MATERIAL TO PROCESS —
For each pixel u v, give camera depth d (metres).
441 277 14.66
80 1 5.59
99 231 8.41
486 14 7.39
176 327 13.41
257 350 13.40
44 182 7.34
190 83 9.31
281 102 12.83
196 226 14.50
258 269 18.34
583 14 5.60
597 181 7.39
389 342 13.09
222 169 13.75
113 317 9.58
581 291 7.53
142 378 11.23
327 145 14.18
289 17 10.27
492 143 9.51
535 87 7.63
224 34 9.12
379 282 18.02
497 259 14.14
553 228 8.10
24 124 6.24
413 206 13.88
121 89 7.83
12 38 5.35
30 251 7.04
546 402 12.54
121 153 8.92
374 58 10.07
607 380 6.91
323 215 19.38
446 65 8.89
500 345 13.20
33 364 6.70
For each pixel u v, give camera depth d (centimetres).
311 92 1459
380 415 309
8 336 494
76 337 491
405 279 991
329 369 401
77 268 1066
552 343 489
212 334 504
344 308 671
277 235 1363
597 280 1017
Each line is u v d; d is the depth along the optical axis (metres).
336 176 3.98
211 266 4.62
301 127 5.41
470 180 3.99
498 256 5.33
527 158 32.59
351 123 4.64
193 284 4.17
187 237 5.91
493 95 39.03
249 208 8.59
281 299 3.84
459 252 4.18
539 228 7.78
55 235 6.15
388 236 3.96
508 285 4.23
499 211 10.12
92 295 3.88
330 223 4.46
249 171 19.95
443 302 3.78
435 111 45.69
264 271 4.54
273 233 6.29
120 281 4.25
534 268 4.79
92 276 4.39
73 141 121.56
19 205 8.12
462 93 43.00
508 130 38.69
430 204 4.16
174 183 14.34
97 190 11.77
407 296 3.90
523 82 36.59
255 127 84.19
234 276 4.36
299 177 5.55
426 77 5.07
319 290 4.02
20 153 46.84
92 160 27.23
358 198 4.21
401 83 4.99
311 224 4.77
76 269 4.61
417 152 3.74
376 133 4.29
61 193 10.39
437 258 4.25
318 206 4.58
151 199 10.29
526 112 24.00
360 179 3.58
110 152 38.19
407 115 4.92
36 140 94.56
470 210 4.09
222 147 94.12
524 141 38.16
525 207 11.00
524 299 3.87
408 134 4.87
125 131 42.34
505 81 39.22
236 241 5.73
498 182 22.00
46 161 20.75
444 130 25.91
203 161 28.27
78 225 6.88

REQUIRED ACTION — Filter the records for the string "camera" and copy every line that holds it.

EXERCISE RESPONSE —
For each pixel u v, give camera depth d (metres).
For each pixel u v, give camera depth d (centimetres).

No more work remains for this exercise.